*Work instruction 1:* What two items does the ValidateSchemaAndBuildDictMapper documentation say the mapper persists in HDFS for the VPJ Driver?

Class ValidateSchemaAndBuildDictMapper

java.lang.Object
com.linkedin.venice.hadoop.task.datawriter.AbstractDataWriterTask
com.linkedin.venice.hadoop.ValidateSchemaAndBuildDictMapper
All Implemented Interfaces:
Closeable, AutoCloseable, org.apache.hadoop.io.Closeable, org.apache.hadoop.mapred.JobConfigurable, org.apache.hadoop.mapred.Mapper<org.apache.hadoop.io.IntWritable,org.apache.hadoop.io.NullWritable,org.apache.avro.mapred.AvroWrapper<org.apache.avro.specific.SpecificRecord>,org.apache.hadoop.io.NullWritable>

public class ValidateSchemaAndBuildDictMapper extends AbstractDataWriterTask implements org.apache.hadoop.mapred.Mapper<org.apache.hadoop.io.IntWritable,org.apache.hadoop.io.NullWritable,org.apache.avro.mapred.AvroWrapper<org.apache.avro.specific.SpecificRecord>,org.apache.hadoop.io.NullWritable>, org.apache.hadoop.mapred.JobConfigurable
Mapper only MR to Validate Schema, Build compression dictionary if needed and persist some data (total file size and compression dictionary) in HDFS to be used by the VPJ Driver Note: processing all the files in this split are done sequentially and if it results in significant increase in the mapper time or resulting in timeouts, this needs to be revisited to be done via a thread pool. TODO: Ideally, this class should not extend AbstractDataWriterTask. Soon, this MR job is going to be removed and the handling will be moved to the VPJ driver.
  • Field Details

    • inputDataInfoProvider

      protected DefaultInputDataInfoProvider inputDataInfoProvider
    • inputDataInfo

      protected InputDataInfoProvider.InputDataInfo inputDataInfo
    • pushJobSetting

      protected PushJobSetting pushJobSetting
    • isZstdDictCreationRequired

      protected boolean isZstdDictCreationRequired
    • hasReportedFailure

      protected boolean hasReportedFailure
    • inputDirectory

      protected String inputDirectory
    • inputFileDataSize

      protected Long inputFileDataSize
  • Constructor Details

    • ValidateSchemaAndBuildDictMapper

      public ValidateSchemaAndBuildDictMapper()

*Data for analysis:*
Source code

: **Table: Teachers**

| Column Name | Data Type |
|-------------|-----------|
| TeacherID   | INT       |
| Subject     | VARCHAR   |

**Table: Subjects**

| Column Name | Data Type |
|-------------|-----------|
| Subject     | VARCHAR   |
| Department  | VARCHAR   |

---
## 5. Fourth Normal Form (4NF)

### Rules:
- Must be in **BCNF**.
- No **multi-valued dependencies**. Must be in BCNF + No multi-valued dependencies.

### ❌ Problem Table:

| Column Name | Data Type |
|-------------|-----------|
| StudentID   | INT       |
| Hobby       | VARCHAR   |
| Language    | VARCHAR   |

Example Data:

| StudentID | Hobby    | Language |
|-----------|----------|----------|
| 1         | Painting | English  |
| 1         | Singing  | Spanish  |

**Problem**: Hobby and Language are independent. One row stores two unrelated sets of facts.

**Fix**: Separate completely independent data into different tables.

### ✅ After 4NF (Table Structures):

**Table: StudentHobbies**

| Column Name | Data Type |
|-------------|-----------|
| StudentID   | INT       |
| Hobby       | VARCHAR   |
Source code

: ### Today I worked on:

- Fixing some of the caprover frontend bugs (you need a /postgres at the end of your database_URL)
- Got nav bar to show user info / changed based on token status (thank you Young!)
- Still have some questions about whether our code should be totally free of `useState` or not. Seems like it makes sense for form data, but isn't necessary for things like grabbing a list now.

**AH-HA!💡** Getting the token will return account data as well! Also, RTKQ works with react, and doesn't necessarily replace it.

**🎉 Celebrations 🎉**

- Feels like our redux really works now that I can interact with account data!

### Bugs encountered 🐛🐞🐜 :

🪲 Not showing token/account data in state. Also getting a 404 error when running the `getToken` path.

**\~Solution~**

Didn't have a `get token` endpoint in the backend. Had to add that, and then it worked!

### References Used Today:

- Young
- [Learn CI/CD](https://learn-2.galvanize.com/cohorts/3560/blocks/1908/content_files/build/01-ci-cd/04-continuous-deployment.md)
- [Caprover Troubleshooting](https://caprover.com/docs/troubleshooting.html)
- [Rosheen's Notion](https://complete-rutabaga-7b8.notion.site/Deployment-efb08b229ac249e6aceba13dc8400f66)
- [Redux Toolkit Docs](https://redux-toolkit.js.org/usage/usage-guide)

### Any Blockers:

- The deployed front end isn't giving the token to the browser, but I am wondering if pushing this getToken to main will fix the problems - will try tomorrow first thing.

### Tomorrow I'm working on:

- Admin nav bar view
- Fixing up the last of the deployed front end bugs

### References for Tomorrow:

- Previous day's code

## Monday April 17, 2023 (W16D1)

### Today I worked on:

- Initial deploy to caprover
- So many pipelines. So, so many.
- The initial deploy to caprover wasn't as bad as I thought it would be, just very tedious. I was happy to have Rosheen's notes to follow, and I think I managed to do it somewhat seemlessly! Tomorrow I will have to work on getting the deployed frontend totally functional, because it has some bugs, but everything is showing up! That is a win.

*Work instruction 2:* In the listing, begin at the line that has "- The deployed" and stop after the line that has "### References for". Reproduce those lines with every "front end" changed to "frontend" and nothing else altered.

*Response area 1:* The total file size and the compression dictionary.

*Response area 2:*
- The deployed frontend isn't giving the token to the browser, but I am wondering if pushing this getToken to main will fix the problems - will try tomorrow first thing.

### Tomorrow I'm working on:

- Admin nav bar view
- Fixing up the last of the deployed frontend bugs

### References for Tomorrow:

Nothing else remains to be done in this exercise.